White House: No job growth for rest of the year
posted at 12:55 pm on May 11, 2009 by Ed Morrissey
Barack Obama pushed for almost $800 billion in stimulus spending by claiming that it would save or create millions of jobs this year. Critics pointed out that most of the spending started in 2010 and more than half of it came in 2011 or later, calling the stimulus useless at best for salvaging jobs, let alone creating them. The White House has quietly agreed with its critics, according to the New York Times, and now says it expects to see no hiring rebound in 2009:
President Obama’s chief economics forecaster said on Sunday that the country was not likely to see positive employment growth until 2010, even if the economy began to grow later this year.
Speaking on C-SPAN, Christina Romer, chairwoman of the White House Council of Economic Advisers, said that she expected the G.D.P. to begin growing in the fourth quarter of this year. Ben S. Bernanke, the Federal Reserve chairman, made a similar prediction last week.
But Ms. Romer also said that she expected unemployment to rise even after the economy turns, saying that the G.D.P. has to grow at a rate of about 2.5 percent before unemployment will fall. Before that happens, she said, it is “unfortunately pretty realistic” that the unemployment rate could reach 9.5 percent. A reasonable estimate for the G.D.P.’s growth rate in 2010, she said, is three percent.
Robert Reich, who served as labor secretary under President Bill Clinton and advised the Obama campaign, said on Sunday that the rate of growth would have to be higher — 4.5 percent — to reverse rising unemployment.
Talk about lowering expectations! We just got done hearing Obama take credit for saving 150,000 jobs — which his administration never documented. Now we’re hearing that the stimulus package demanded by Obama and passed over near-unanimous Republican objections won’t actually make any difference at all. The cure, Obama and his team now admit, is private-sector growth.
None of us are particularly surprised to hear this. We predicted all along that the massive government spending and the tax-revenue increases Obama planned would stifle growth and keep unemployment high. We knew this by looking at the actual results of the same kind of policies during the Great Depression and the 1970s, two of the worst economic periods in the US over the last century. In both cases, stripping capital from the market in service to expanding the federal government produced nothing but higher unemployment and stagnation.

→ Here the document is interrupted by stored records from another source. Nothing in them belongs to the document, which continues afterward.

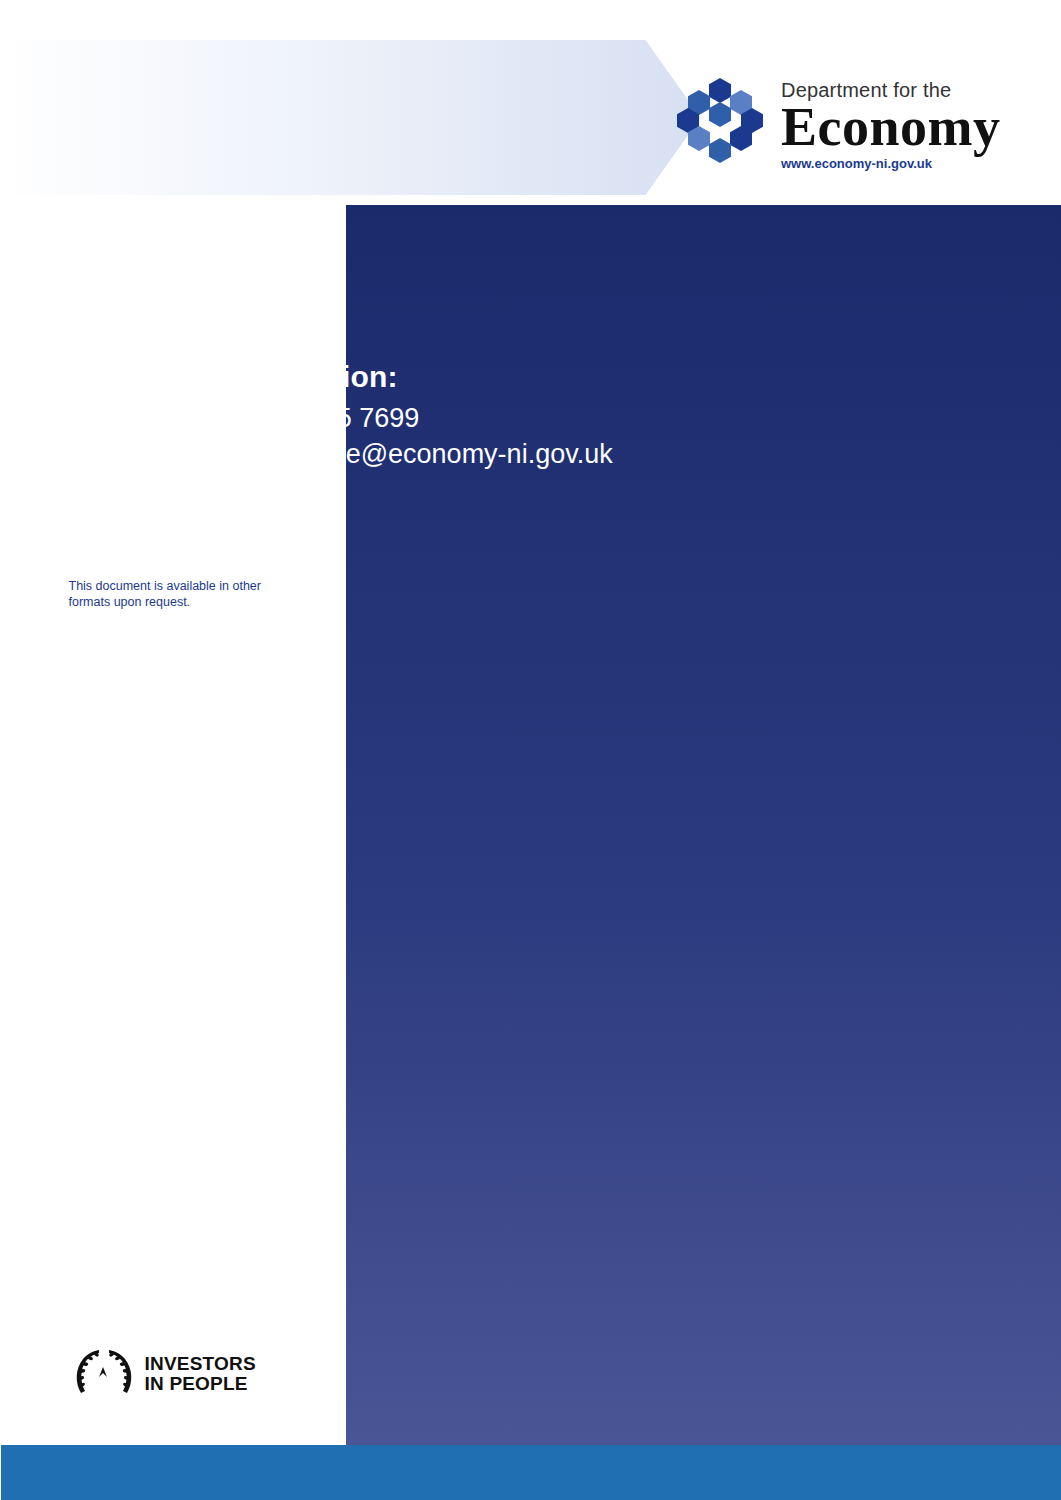Department for the
Economy
www.economy-ni.gov.uk
This document is available in other formats upon request.
Further information:
telephone: 028 9025 7699
email: studentfinance@economy-ni.gov.uk
INVESTORS
IN PEOPLE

I’m a little surprised to hear the Obama administration admit this, although they don’t really have much choice. They tried to spin the latest unemployment figures as an improvement, when it went up from 8.5% to 8.9% and only got slightly improved by the massive, temporary hiring at the Census Bureau. The rate of job loss in the private sector still exceeded 600,000 jobs a month, and the GDP has lost 6% on an annualized basis for the second straight quarter despite the stimulus. This chart from Geoff at Innocent Bystanders makes the reason for their sudden honesty plain:
Actually, only the red indicators come from Geoff. The chart itself comes from page 5 of an analysis prepared by Romer and Obama’s council of economic advisers in support of the $787 billion Porkulus plan:
The U.S. economy has already lost nearly 2.6 million jobs since the business cycle peak in December 2007. In the absence of stimulus, the economy could lose another 3 to 4 million more. Thus, we are working to counter a potential total job loss of at least 5 million. As Figure 1 shows, even with the large prototypical package, the unemployment rate in 2010Q4 is predicted to be approximately 7.0%, which is well below the approximately 8.8% that would result in the absence of a plan.
We’re already past 8.8%, well on the way to 9.5%, above her predictions in either case. They predicted that the upper curve would occur without spending $800 billion on government make-work, and that passage would prevent the severe spike in unemployment. Now Romer admits that the upper curve will happen anyway.
We need new economic advisors. Romer and her crew aren’t worth $800 in small bills, let alone the fortune we’ve frittered away on Obama’s policies and her recommendations.
Update: Third Base Politics says jobs are the new Iraqi War.